Personal information
- Full name: Duval Mba Wapiwo
- Date of birth: 20 January 2000 (age 25)
- Place of birth: Yaounde, Cameroon
- Height: 1.76 m (5 ft 9 in)
- Position: Midfielder

Team information
- Current team: Al-Rayyan
- Number: 20

Senior career*
- Years: Team / Apps / (Gls)
- –2019: Apejes FC de Mfou
- 2019–2021: MFK Vyškov / 0 / (0)
- 2019: → North Carolina FC (loan) / 5 / (0)
- 2020: → Sporting Kansas City II (loan) / 8 / (0)
- 2021–2022: Al-Madina SC / 0 / (0)
- 2022–2023: ES Sétif / 4 / (0)
- 2024–2025: Al-Sharq
- 2025–: Al-Rayyan

= Duval Wapiwo =

Cameroonian footballer (born 2000)

Duval Mba Wapiwo (born 20 January 2000) is a Cameroonian football player who currently plays for Saudi Second Division League club Al-Rayyan.

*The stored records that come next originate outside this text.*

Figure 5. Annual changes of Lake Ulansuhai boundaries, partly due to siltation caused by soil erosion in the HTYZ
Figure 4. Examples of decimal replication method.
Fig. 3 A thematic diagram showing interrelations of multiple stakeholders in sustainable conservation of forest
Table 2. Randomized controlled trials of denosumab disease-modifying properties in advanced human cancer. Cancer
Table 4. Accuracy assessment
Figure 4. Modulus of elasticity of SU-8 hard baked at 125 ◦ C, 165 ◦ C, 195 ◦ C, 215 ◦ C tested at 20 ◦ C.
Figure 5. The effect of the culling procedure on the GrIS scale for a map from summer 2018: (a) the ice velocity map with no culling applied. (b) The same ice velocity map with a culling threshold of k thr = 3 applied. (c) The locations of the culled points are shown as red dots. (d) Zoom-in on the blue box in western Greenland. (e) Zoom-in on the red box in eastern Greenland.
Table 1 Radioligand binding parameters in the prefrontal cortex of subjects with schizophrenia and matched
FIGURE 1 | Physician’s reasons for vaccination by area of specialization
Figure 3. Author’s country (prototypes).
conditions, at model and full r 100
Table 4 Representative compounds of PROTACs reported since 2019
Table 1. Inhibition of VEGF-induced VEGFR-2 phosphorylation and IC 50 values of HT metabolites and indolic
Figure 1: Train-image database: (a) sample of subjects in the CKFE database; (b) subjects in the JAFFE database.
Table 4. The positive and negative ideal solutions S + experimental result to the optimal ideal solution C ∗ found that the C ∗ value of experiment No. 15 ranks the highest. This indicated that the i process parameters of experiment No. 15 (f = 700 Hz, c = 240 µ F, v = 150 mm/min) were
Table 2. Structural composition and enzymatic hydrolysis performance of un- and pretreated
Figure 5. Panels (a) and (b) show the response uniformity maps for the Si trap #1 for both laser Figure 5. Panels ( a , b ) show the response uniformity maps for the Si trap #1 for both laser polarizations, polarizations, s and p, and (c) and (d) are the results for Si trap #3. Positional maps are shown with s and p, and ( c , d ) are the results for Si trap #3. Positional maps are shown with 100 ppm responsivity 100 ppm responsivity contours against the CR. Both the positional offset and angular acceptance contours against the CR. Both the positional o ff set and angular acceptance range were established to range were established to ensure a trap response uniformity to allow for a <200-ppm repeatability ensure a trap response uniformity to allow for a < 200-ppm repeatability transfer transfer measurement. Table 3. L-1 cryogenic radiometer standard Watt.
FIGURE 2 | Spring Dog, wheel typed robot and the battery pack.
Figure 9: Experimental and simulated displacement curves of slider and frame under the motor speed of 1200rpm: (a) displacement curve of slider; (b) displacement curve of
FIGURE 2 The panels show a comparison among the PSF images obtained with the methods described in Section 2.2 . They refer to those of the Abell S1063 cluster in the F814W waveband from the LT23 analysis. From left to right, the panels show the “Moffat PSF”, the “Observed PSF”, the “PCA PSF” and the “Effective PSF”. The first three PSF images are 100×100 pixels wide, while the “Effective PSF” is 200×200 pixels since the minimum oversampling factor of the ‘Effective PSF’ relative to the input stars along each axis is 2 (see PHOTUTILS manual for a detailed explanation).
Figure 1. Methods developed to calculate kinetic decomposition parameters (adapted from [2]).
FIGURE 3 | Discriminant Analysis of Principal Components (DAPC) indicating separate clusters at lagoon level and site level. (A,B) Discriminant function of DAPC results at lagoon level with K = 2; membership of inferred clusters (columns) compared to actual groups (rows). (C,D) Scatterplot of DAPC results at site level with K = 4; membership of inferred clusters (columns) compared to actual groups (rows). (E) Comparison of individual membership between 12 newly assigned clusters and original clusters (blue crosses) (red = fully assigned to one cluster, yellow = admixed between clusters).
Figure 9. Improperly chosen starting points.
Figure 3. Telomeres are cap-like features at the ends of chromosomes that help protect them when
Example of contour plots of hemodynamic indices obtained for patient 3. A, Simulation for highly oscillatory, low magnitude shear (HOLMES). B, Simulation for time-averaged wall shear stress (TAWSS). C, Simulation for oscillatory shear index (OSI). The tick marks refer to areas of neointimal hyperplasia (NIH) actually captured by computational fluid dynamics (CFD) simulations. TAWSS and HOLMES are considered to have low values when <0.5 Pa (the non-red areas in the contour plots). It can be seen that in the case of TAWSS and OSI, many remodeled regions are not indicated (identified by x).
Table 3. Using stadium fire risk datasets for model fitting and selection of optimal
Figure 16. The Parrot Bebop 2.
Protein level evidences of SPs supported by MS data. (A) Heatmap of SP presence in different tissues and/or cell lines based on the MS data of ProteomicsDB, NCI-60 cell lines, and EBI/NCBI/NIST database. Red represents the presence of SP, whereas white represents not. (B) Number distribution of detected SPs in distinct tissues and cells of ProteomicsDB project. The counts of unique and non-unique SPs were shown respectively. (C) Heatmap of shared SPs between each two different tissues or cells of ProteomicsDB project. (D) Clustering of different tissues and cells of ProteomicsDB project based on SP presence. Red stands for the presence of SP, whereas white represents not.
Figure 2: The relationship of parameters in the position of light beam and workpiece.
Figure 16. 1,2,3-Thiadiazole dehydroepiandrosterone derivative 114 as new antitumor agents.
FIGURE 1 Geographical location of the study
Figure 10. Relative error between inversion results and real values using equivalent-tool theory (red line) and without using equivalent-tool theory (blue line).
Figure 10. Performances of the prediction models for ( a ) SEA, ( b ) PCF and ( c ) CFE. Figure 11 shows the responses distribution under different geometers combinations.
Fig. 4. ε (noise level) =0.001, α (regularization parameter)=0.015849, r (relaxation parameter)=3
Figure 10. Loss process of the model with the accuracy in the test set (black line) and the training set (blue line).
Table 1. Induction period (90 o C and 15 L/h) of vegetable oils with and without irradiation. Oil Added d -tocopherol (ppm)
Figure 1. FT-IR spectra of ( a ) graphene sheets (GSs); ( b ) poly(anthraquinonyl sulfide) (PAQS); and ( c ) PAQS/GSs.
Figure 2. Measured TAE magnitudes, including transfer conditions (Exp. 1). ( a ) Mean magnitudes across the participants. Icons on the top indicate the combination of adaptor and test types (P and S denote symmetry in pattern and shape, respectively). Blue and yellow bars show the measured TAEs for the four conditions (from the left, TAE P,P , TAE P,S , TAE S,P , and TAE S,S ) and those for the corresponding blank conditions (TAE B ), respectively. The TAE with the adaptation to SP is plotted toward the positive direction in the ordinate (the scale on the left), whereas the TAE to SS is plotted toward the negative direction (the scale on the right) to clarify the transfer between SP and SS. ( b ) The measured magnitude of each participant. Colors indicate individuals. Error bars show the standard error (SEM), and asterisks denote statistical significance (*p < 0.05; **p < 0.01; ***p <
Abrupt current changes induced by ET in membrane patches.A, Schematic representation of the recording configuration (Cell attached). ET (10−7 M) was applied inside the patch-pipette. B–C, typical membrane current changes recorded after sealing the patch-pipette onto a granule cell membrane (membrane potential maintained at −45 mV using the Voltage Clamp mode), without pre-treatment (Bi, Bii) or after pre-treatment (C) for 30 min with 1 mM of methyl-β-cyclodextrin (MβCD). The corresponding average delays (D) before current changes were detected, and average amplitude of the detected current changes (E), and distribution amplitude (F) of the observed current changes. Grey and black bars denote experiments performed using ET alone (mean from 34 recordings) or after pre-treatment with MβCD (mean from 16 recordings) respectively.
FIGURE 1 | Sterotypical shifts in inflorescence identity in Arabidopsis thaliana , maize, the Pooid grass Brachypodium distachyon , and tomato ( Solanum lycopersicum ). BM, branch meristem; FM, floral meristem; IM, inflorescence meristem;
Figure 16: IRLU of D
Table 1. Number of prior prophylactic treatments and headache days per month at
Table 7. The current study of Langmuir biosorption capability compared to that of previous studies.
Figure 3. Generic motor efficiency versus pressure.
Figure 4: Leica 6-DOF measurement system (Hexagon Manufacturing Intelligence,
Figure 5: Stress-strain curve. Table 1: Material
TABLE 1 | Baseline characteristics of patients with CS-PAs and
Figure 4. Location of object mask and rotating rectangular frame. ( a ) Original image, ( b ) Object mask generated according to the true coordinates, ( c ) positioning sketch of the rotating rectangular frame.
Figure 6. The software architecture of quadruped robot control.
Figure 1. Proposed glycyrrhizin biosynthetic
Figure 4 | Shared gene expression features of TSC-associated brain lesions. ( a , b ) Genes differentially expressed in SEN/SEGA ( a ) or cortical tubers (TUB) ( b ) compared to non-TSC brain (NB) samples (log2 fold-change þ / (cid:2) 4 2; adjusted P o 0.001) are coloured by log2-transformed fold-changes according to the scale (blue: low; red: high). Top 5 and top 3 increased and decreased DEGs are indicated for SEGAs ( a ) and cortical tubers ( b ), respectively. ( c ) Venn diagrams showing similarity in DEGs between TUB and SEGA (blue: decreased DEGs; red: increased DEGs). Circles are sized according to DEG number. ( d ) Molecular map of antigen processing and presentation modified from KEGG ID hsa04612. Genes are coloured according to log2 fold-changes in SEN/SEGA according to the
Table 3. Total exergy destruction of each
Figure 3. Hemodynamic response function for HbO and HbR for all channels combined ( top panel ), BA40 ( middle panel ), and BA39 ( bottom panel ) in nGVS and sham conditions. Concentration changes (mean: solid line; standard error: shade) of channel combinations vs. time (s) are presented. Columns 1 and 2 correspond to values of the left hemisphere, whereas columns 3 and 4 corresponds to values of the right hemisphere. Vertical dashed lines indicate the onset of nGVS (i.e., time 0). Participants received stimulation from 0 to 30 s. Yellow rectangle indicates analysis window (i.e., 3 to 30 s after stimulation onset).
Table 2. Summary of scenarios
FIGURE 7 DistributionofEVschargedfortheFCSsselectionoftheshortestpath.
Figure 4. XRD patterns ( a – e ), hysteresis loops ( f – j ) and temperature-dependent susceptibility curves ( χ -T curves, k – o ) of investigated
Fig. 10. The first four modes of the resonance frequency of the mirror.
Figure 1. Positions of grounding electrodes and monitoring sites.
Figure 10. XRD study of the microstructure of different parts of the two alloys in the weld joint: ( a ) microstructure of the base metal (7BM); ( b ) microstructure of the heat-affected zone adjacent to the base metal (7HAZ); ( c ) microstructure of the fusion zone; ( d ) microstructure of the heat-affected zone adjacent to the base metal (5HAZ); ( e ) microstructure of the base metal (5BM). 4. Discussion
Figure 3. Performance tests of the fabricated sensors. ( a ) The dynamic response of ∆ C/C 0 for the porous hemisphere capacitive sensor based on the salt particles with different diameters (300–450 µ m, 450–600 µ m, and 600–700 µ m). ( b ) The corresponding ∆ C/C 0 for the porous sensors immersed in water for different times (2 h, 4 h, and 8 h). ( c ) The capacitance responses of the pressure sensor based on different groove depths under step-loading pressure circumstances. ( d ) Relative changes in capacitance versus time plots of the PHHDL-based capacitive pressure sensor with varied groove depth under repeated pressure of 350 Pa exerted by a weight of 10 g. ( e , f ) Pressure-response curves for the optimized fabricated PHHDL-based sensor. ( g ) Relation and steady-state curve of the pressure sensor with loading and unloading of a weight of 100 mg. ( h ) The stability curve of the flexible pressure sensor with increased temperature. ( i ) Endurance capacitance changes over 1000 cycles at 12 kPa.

Wapiwo joined USL Championship side North Carolina FC on loan for their 2019 season. After playing two games with NCFC in the 2019 U.S. Open Cup, Wapiwo made his league debut in a game against Loudoun United FC on 17 July 2019.

On 7 January 2020 he joined USL Championship side Sporting Kansas City II on loan.

In 2022, he joined ES Sétif.

On 19 May 2024, Wapiwo joined Saudi Second Division club Al-Sharq.

On 12 October 2025, Wapiwo joined Saudi Second Division club Al-Rayyan.